Archer’s Voice: Chapter 31
The days dragged by. My heart felt like it had cracked open and lay heavy in my chest, and the tears constantly threatened. I missed him so badly that most days I felt like I was underwater–looking at the world around me and wondering why I couldn’t connect, why everyone and everything was cloudy and distant, inaccessible.
I worried too–what was he doing? Where was he sleeping? How was he communicating with those he needed to communicate with? Was he scared? I tried to turn that off as it was one of the reasons he’d left. He felt like less of a man because he depended on me for so much in the outside world. He hadn’t said that exactly, but I knew it was true. He didn’t want to feel like I was his mother, but rather that he was my equal, my protector, the one I depended on sometimes.
I understood. It still broke my heart that leaving me was his solution to that problem. Would he come back? When? And when and if he did, would he still love me?
I didn’t know. But I’d wait. I’d wait forever if I had to. I had told him I’d never leave him and I wouldn’t. I’d be here when he got back.
I worked, I visited Anne who was recovering quickly, I walked along the lake, I kept Archer’s house clean and dusted, and I missed him. My days inched along, one rolling blankly into the next.
The town had gossiped fervently for a while and from what I had caught wind of, once it was revealed, no one was too surprised that Archer was Connor’s son too. People speculated about whether Archer would come back and demand to take what was rightfully his, or whether he would come back at all. But I didn’t care about any of that. I just wanted him.
Surprisingly, after the day of the parade, there had been radio silence from Victoria Hale. I thought distantly that maybe that should be worrisome–she didn’t seem like the type of woman to lie down quietly and accept losing–but I was hurting too badly to do anything active about it. Perhaps she just believed that Archer was no threat to her. And maybe he wasn’t. My heart ached.
Travis tried to talk to me several times after the day of the parade, but I was short with him and, thankfully, he didn’t push it. I didn’t hate him, but he had missed so many opportunities to be a better person when it came to Archer. Instead he’d chosen to belittle someone who was already struggling in so many ways.

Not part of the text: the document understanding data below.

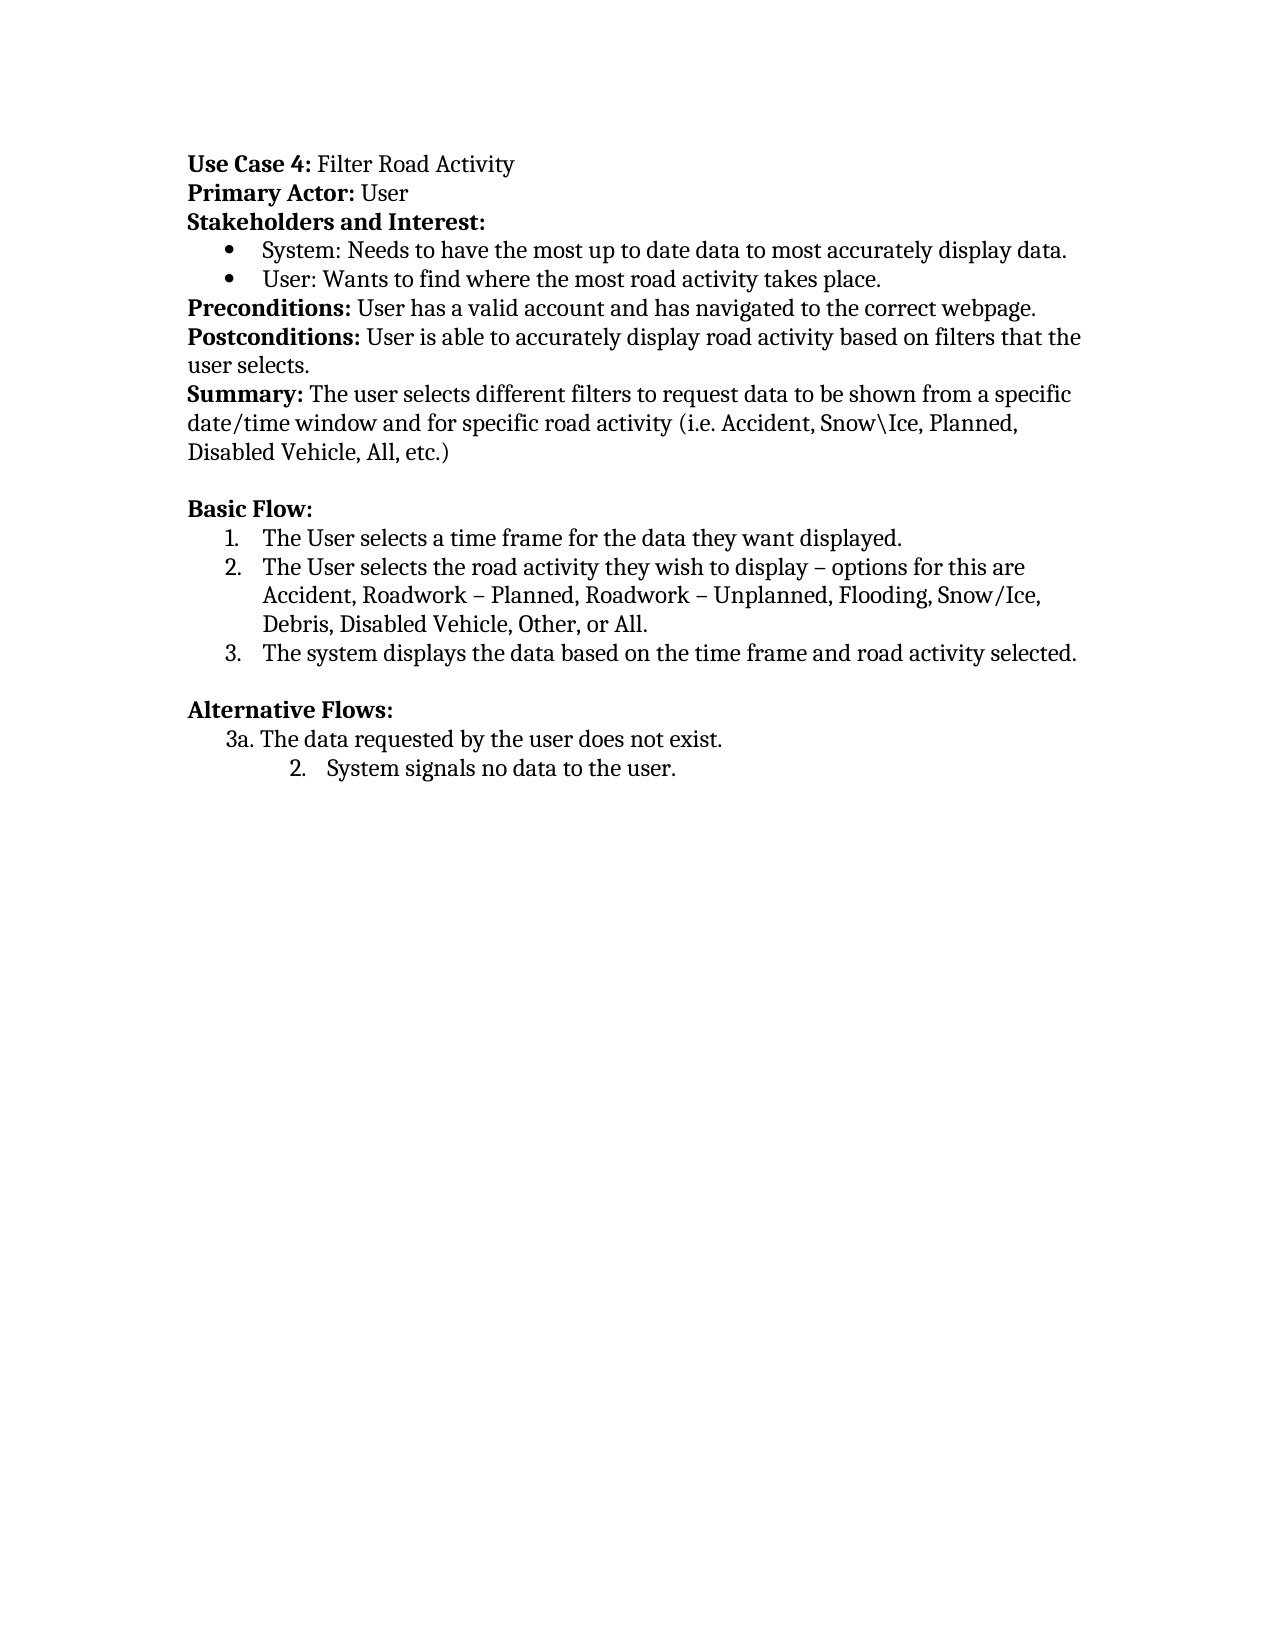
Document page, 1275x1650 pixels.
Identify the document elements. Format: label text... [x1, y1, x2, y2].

text Alternative Flows: [187, 696, 1087, 725]
list System signals no data to the user. [289, 754, 1087, 782]
list The User selects the road activity they wish to display – options for this are Accident, Roadwork – Planned, Roadwork – Unplanned, Flooding, Snow/Ice, Debris, Disabled Vehicle, Other, or All. [225, 552, 1087, 639]
list System: Needs to have the most up to date data to most accurately display data. [225, 236, 1087, 265]
text 3a. The data requested by the user does not exist. [187, 725, 1087, 754]
text Primary Actor: User [187, 179, 1087, 207]
text Basic Flow: [187, 495, 1087, 524]
list User: Wants to find where the most road activity takes place. [225, 265, 1087, 294]
text Summary: The user selects different filters to request data to be shown from a specific date/time window and for specific road activity (i.e. Accident, Snow\Ice, Planned, Disabled Vehicle, All, etc.) [187, 380, 1087, 466]
list The system displays the data based on the time frame and road activity selected. [225, 639, 1087, 667]
text Stakeholders and Interest: [187, 207, 1087, 236]
text Preconditions: User has a valid account and has navigated to the correct webpage. [187, 294, 1087, 322]
text Postconditions: User is able to accurately display road activity based on filters that the user selects. [187, 322, 1087, 380]
text Use Case 4: Filter Road Activity [187, 150, 1087, 179]
list The User selects a time frame for the data they want displayed. [225, 524, 1087, 552]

I’d never have any respect for him. He was Archer’s brother in name only.
Fall turned to winter. The vibrantly colored leaves withered and fell off the trees, the temperature dropped dramatically, and the lake froze over.
One day in late November, several weeks after Archer had left, Maggie came up to me where I was restocking behind the counter and put her hand on my shoulder. ‘You planning on going home for Thanksgiving, Bree honey?’
I stood up and shook my head. ‘No. I’m staying here.’
Maggie looked at me sadly. ‘Honey, if he comes back while you’re gone, I’ll call you.’
I shook my head more vehemently. ‘No, I need to be here if he comes back.’
‘Okay, honey, okay,’ she’d said. ‘Well, then you’re coming to our house for Thanksgiving. Our daughter and her family will be in town. And Anne and her sister are coming over too. We’ll have a real nice time.’
I smiled at Maggie. ‘Okay, Maggie. Thank you.’
‘Good,’ she’d smiled, but somehow she still looked sad.
Norm sat down with me at the break table later that day when we were closing up and all the customers had gone, a piece of my pumpkin pie in front of him and took a big bite. ‘You make the best pumpkin pie I’ve ever had,’ he said, and I started crying right there at the break table because I knew that that was Norm’s way of telling me he loved me.
‘I love you, too!’ I sobbed out and Norm stood up, scowling. ‘Aw geez. Maggie!’ he called, ‘Bree needs you.’
Perhaps I was slightly over-emotional.